(Extracted page text data)
[Start of Attachment]
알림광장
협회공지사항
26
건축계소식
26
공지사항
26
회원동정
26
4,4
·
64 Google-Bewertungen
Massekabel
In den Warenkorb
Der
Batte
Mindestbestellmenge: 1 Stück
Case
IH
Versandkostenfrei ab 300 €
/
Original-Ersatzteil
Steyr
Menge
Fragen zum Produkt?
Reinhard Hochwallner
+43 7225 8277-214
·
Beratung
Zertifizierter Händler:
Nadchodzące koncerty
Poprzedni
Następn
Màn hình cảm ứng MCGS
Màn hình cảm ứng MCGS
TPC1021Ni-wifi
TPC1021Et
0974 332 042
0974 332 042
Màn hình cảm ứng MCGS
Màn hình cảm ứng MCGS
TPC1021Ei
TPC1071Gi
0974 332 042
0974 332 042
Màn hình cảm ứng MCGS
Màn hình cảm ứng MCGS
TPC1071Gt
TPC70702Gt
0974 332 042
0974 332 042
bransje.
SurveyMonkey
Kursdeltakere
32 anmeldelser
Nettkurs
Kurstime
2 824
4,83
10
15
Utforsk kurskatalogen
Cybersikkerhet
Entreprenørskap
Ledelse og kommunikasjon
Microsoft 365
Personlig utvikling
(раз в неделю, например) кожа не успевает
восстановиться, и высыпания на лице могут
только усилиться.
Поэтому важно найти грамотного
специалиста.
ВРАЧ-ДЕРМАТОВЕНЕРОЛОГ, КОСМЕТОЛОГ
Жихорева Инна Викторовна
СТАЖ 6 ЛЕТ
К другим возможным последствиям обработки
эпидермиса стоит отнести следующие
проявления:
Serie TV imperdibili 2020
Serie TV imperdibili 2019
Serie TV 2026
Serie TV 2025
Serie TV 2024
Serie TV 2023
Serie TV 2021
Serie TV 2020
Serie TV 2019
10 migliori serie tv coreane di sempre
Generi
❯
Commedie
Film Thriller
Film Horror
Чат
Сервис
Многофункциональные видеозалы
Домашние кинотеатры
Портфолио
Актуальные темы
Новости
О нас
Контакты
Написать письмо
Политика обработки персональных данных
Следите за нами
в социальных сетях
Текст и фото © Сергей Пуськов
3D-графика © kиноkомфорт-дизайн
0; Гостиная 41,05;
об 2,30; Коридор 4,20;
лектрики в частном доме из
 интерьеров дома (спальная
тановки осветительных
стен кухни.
[End of Attachment]
### PROBLEM TO SOLVE
How many lines in the records above contain the word "imperdibili"? Reply with the number alone.

### EXPECTED ANSWER
2